Longtime workers said they were paid well and received benefits working at the Desmond Tutu Center at 180 10th Ave., named after the retired South African bishop who spent his life fighting poverty and campaigning for social justice.
But after the takeover, staffers said they were arbitrarily split between either the conference center, which is owned by the seminary and managed by Aramark, or the hotel, which is owned by Brodsky and MCR Development.
Hotel employees lost their benefits after the deal, but were told they would get them back after a three-month probation. When Hurricane Sandy struck, flooding the complex's basement and destroying most of its mechanical systems, the hotel laid off 12 of its 17 employees.
"The surges resulted in heavy flooding that damaged all the building's mechanical systems, leaving the building inoperable as a hotel," wrote general manager Osama Aduib in a letter written on Desmond Tutu Center letterhead and provided to DNAinfo New York.
"Unfortunately, this has resulted in a shutdown which subsequently resulted in lay-offs. The majority of the team at the Desmond Tutu Hotel was relieved of their duties with the last day of employment being Monday November 12th."
Angel Cortes, 23, who worked at the Desmond Tutu center for five years as a house man and conference services aid, said owners are using the superstorm as a smokescreen.
"They're using Sandy as an excuse," said Cortes, who was among those fired. "They told us we would have to re-apply for our old jobs, and they said we could get them back at a lower pay for less hours."
Cortes, along with former co-worker Katterine Cardona, 42, appeared at Wednesday's meeting of Community Board 4. Former board member Miguel Acevedo convinced the board to hold off on a decision about whether to recommend a liquor license for the hotel until the labor dispute is settled.
Tyler Morse, CEO of MCR Development, said the layoffs stemmed purely from the extensive storm damage. Employees will be able to re-apply for their jobs — at the same wages — when the hotel re-opens, Morse said.
"We told 12 people at the hotel that we have no guests and that they don't have any hours because we have no guests," he said.
"No job offer has been made subsequent to that letter going out at any wage scale, high or low, and of course we're going to pay the same when we re-open for business."
Morse said the hotel was attempting to get a city contract to house victims of the storm. If the hotel does not win that contract, it will begin renovations on the building and aim for an April re-opening.

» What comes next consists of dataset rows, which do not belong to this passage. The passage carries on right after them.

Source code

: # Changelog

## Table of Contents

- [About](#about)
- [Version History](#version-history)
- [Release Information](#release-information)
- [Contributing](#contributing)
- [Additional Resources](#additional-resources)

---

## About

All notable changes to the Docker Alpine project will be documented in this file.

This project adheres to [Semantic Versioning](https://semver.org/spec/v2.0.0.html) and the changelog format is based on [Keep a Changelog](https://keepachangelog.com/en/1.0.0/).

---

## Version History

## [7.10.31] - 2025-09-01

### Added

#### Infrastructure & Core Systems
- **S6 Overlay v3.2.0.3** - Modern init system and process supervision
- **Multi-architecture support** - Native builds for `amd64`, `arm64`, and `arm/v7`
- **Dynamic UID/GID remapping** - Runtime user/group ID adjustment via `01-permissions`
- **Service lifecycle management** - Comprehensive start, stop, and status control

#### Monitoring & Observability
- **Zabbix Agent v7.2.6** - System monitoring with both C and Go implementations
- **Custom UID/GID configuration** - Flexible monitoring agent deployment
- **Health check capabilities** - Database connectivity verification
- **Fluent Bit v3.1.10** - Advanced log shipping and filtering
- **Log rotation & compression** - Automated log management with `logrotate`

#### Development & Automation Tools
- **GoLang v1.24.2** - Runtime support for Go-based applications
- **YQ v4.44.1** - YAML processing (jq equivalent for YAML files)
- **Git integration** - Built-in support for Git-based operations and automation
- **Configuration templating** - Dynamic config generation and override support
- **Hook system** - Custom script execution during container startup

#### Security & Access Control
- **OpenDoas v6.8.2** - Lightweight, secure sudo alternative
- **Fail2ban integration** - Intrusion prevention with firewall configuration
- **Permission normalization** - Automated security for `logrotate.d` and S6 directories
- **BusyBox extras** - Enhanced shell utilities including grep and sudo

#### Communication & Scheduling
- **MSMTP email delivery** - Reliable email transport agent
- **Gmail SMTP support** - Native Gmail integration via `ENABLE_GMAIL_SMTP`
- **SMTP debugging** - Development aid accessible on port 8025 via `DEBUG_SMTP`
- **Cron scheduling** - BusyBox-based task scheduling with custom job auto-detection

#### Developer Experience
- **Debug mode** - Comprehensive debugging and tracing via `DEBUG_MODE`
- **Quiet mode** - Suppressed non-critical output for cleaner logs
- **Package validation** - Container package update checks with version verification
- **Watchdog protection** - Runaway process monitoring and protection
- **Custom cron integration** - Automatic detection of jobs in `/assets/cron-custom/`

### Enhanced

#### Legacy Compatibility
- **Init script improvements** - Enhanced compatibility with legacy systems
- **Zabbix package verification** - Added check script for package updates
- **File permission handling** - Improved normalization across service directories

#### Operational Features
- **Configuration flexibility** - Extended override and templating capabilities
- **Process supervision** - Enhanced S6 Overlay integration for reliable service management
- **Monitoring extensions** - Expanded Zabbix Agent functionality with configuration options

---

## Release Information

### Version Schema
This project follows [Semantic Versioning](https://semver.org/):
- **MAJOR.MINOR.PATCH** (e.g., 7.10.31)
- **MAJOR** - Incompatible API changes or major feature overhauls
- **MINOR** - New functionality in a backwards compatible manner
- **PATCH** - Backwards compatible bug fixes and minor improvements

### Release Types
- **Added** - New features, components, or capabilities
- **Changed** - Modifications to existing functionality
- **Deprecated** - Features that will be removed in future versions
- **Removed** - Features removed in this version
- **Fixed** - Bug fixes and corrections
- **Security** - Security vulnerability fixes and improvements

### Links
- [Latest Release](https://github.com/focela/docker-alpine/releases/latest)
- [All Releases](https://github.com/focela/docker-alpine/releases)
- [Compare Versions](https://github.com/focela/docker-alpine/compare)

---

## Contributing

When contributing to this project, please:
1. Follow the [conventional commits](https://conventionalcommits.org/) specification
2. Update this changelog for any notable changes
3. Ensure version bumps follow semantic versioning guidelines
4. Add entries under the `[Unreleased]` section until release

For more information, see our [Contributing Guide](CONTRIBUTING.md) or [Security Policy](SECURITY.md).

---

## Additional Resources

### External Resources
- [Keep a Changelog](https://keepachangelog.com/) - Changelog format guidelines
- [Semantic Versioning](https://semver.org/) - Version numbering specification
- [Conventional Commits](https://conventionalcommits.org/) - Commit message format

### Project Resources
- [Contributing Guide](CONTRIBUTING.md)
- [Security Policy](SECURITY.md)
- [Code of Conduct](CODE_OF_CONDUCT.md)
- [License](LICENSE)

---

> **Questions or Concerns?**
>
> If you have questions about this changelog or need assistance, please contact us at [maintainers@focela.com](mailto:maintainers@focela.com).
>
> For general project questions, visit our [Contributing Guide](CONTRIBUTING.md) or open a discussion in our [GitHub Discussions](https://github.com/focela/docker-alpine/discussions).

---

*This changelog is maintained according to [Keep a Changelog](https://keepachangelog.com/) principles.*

"At that point, we would hire a lot more people when we re-open," he said.
"We're going from a two-star hotel to a four-star hotel."
He estimated the hotel would increase staff by about 25 percent, adding higher-end jobs like bellmen.
This is the second labor dispute in recent months at the seminary complex. Over the summer, a group of union maintenance workers demonstrated outside of the complex for weeks after the seminary canned them after decades of employment.
Chad Rancourt, a spokesman for the General Theological Seminary, said he could not comment on employee relations at the hotel, and he stressed that the hotel and conference center are separate entities.
"Highline Hotel has taken the guest rooms," he said. "The seminary does not hold a controlling interest in that."
An administrator at the seminary said employees on the conference center side kept their jobs, and that the seminary was told all hotel staff would be re-interviewed by the Highline Hotel, with the expectation that almost all would keep their jobs.
Cortes said he was skeptical after the layoffs left him without a job at the holidays — and a bitter taste in his mouth about the Episcopal Church.
"They try to make themselves look good by handing us off to someone else," he said.